** EXCERPT PROVIDED **

■ ■ ■ ■ ■

# 5 year old golden problems



## Scarlett23 (Apr 4, 2011)

My 5 year old golden Scarlett is eating rocks And no matter what I do she will not stop.; Any suggestions? And also, I cannot go Swimming in my pool because she panics. She sits on the top step in the pool but won't swim and then panics when someone gets into the pool to swim. Help please!


----------



## Bender (Dec 30, 2008)

First off, keep her on leash and away from rocks for a while, so she looses the habit if that's what it is. If there are rocks in your yard from landscaping that she's eating, make a 'tea' of black pepper and boiling water, when cool put that on the rocks in question (you can use a watering can, put the pepper in, add the water, let it cool then 'water' the rocks). That way they don't taste as good. Instead offer her some raw bones to chew, or a stuffed kong to distract her from the rocks.

For the swimming, you may want to just put her away when you do swim, or work on training her to be calm when someone is swimming. A good trainer will help you reteach her on this sort of thing.

Good luck and welcome!


----------



## RedDogs (Jan 30, 2010)

How long have you had her, how long have these things been going on? What have you done to address the challenges? What has your vet said?

In what scenarios will she eat rocks?

Initial thoughts:
Rocks: Prevent access. Discuss with your vet. We will need to teach her an alternate behavior when outdoors and a strong automatic leave it.
Pool: Have her in the house wehn people are swimming. Prevent opportunities to get stressed. If it's really important to you for her to be outside at those times, find an appropriately qualified trainer to help you reduce her anxiety.


----------



## Scarlett23 (Apr 4, 2011)

Thank you both for the advice, I will try that. I have had my dog since she was 3 months old so almost 5 years now and this usually happens when we are outside working so I know it is a behavioral issue there. My vet said to spray her with bitter apple when she has a rock in her mouth so I have tried that and spraying it on the rocks, but it doesn't deter her. She does it sometimes too when no one is outside and she just swallows them. As for swimming problems, I have put her up and she still freaks out. She was inside and she nearly tore my door down. Other than these issues she is an amazing dog


----------



## RedDogs (Jan 30, 2010)

Have you trained a leave it behavior? With what situations does this work and when does it not?

Have you given her kong toys? There are numerous posts on here and on the internet for things to put in the kongs. After she's good at emptying it out.... start to freeze the kongs before giving it to her. Once she's loving that... put her in a room of the house where she can't see out (and play music/tv so she can't hear pool sounds) with the kong while you do other things than the pool. And once she's okay with that, then start to be in the pool while she is contained.


----------



## Scarlett23 (Apr 4, 2011)

Ok I will give that a try. She has a few of the kong toys and loves them but gets the treats out quickly so I will try to freeze them and see if that helps. Thanks so much!


----------



## Scarlett23 (Apr 4, 2011)

I've trained her to leave things but she gets so excited sometimes or nervous that she refuses to listen


----------

■ ■ ■ ■ ■

** EXERCISE INPUT **
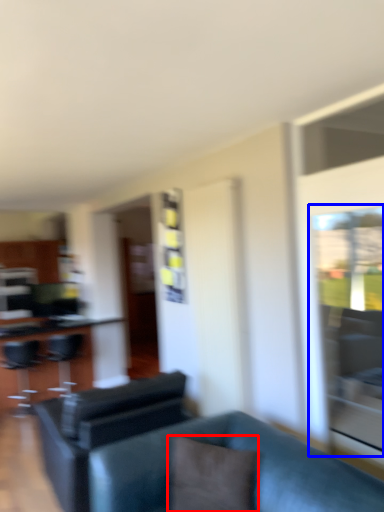
Question: Which object is closer to the camera taking this photo, pillow (highlighted by a red box) or glass door (highlighted by a blue box)?

Choices:
 (A) pillow
 (B) glass door

Answer: (A)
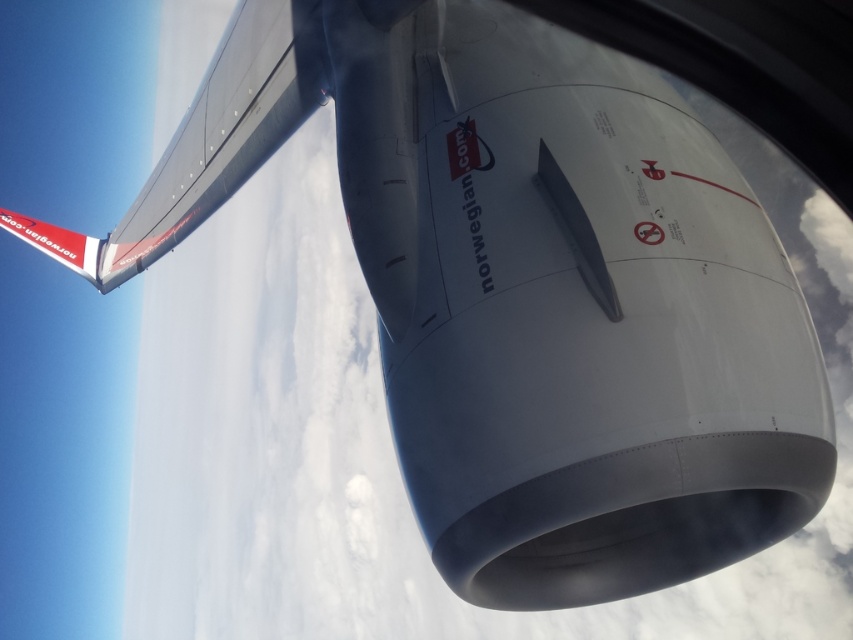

■ ■ ■ ■ ■

** WORK INSTRUCTION 1 **
Transcribe the passage of the forum thread from "First off, keep" up to and including "from the rocks.".
** WORK INSTRUCTION 2 **
Restate word for word every entry that follows the forum thread above, leaving out the pictures.

** TASK ANSWER 1 **
First off, keep her on leash and away from rocks for a while, so she looses the habit if that's what it is. If there are rocks in your yard from landscaping that she's eating, make a 'tea' of black pepper and boiling water, when cool put that on the rocks in question (you can use a watering can, put the pepper in, add the water, let it cool then 'water' the rocks). That way they don't taste as good. Instead offer her some raw bones to chew, or a stuffed kong to distract her from the rocks.

** TASK ANSWER 2 **
Question: Which object is closer to the camera taking this photo, pillow (highlighted by a red box) or glass door (highlighted by a blue box)?

Choices:
 (A) pillow
 (B) glass door

Answer: (A)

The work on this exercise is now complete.